Rapidement, le couple voit naître son premier enfant en 2015. "Quand elle m’a dit qu’elle était enceinte, j’étais choquée. Elle avait arrêté ses études et lui ne voulait pas travailler car il disait qu’il gagnait mieux sa vie en restant au chômage. Ils n’avaient pas de situation stable, je trouvais qu’ils faisaient les choses à l’envers. Dans ma culture, on n’accepte pas l’avortement alors j’ai dit à Steven qu’il allait devenir mon fils mais qu’il devait travailler pour assurer l’avenir de cet enfant, ajoute-t-elle avant de s’adoucir en repensant à sa fille. Elle était magnifique quand elle était enceinte."
10 000 € de dettes
Pour la Wavrienne, les deux jeunes parents évoluent dans un univers mêlé d’instabilité et de violence. "Ils vivaient dans une maison qui n’était pas habitable. Il n’y avait pas de chauffage à l’étage et n’avait pas de sous pour payer le mazout. Il faisait très froid. Je priais pour qu’elle se sépare de lui. Un jour, j’étais chez eux pour passer la nuit avec les enfants. Je l’ai entendu péter un câble sur Jessika et l’insulter. Il s’est tourné vers moi en me disant “J’ai envie de foutre mon poing sur sa gueule”. Je suis intervenue pour le calmer. Je n’ai pas mis une fille au monde pour que quelqu’un la frappe."
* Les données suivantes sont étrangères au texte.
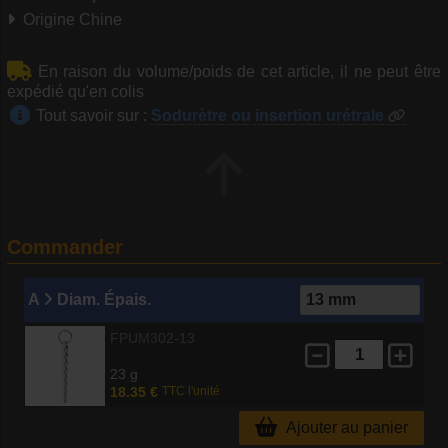
Origine Chine
En raison du volume/poids de cet article, il ne peut être
expédié qu'en colis
Tout savoir sur :
Sodurètre ou insertion urétrale
Commander
A
Diam. Épais.
FPUM302-13
23 g
18.35 €
TTC l'unité
Ajouter au panier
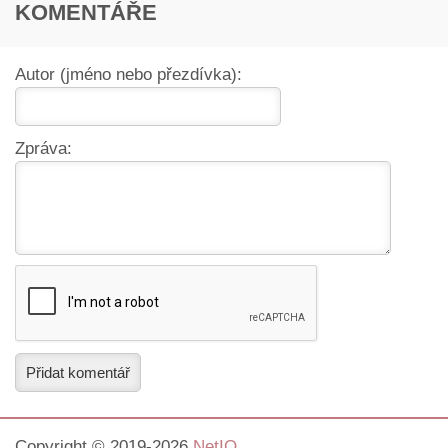
KOMENTÁŘE
Autor (jméno nebo přezdívka):
Zpráva:
Přidat komentář
Copyright © 2019-2026
NetIQ
.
Le couple se disputait au sujet de l’argent. D’après la maman de Jessika Oliveira De Melo, le montant des dettes s’élevait à 10 000 €. Un sujet qui avait poussé sa fille à mettre un terme à leur relation. "Au mois de mai 2020, elle m’avait dit qu’elle avait compris qu’il ne changerait pas et qu’elle pensait se séparer. Être face à la réalité de sa vie l’attristait. Lui ne faisait que jouer aux jeux vidéo."
"Elle ne voulait pas vivre au Brésil"
La maman s’est ensuite replongée dans ses souvenirs du 22 juin 2020. Ce jour-là, elle a vu sa fille pour la dernière fois. "Steven est venu la chercher le lundi vers 9 h. J’avais un mauvais pressentiment. Je voulais partir avec elle et l’accompagner. Elle m’a dit que non, qu’ils devaient régler leur séparation et que c’était la dernière fois qu’elle devait se rendre dans cette maison." Dans la voix de la Wavrienne, la colère se ressent au même titre que l’incompréhension. Sans effusion de larmes ou de sanglots, elle raconte ensuite l’arrivée de la police pour lui annoncer le décès de sa fille. "Une mère sent quand il arrive quelque chose à un de ses enfants. J’avais pressenti quelque chose. Quand j’ai vu la voiture de la police, je pensais que c’était l’agent de quartier pour la domiciliation de Jessika. La policière est entrée et elle m’a dit qu’elle devait me dire quelque chose de grave. Je pensais qu’ils avaient eu un accident. J’étais dans le déni. Elle m’a alors annoncé que ma fille avait été tuée par son compagnon."
Depuis le jour des faits, Steven Di Salvo justifie son accès de colère par la volonté de Jessika Oliveira De Melo de partir vivre au Brésil, son pays de naissance. Une version démentie par la mère de la victime. "Elle n’a jamais parlé de s’installer au Brésil avec les enfants. Ni à cette époque, ni au moment de leur séparation, ni le jour du drame, assure-t-elle. Nous y étions allées pendant un mois avant qu’elle n’accouche du deuxième enfant mais elle m’avait assuré ne pas vouloir y vivre."
"On regarde les étoiles dans le ciel en disant que c’est maman"
Et aujourd’hui ? Aujourd’hui, il y a tout à (re)construire. "Je sens l’odeur de ma fille sur les vêtements qu’elle a laissés le matin des faits. Une partie à l’intérieur de moi est déchirée à jamais mais je veux rester forte pour mes petits-enfants. Je leur donne tout mon amour. Je veux être là le plus longtemps possible pour eux et leur montrer le droit chemin. On regarde les étoiles dans le ciel en disant que c’est maman. Je suis la grand-mère mais je dois être la mère, le père, la psychologue de ces quatre enfants."
Aujourd’hui, les quatre enfants, âgés entre 5 et 7 ans, n’ont pas revu leur père. Certains ont envoyé un courrier ou un dessin en prison mais les rapports restent très limités. Ils ont d’ailleurs tous émis l’envie de changer leur nom de famille. "L’aîné avec qui Steven était le plus proche dit parfois qu’il lui manque. Parfois il le déteste, parfois il dit qu’il veut le tuer mais je recadre tout de suite en lui disant que ce n’est pas la solution. Il dit aussi qu’il veut un jour le voir et lui demander, droit dans les yeux, pourquoi il a tué sa maman."
Après plus d’une heure de témoignage, la maman de Jessika tente de terminer par une note positive, comme si elle s’y sentait obligée pour la garder en mémoire. "Au moins j’ai vu ma fille heureuse la dernière semaine de sa vie. Elle voulait reprendre ses études et ouvrir son institut. Elle avait perdu du poids et avait repris soin d’elle. Ça m’a fait tellement plaisir de la voir vivante, jolie et sereine."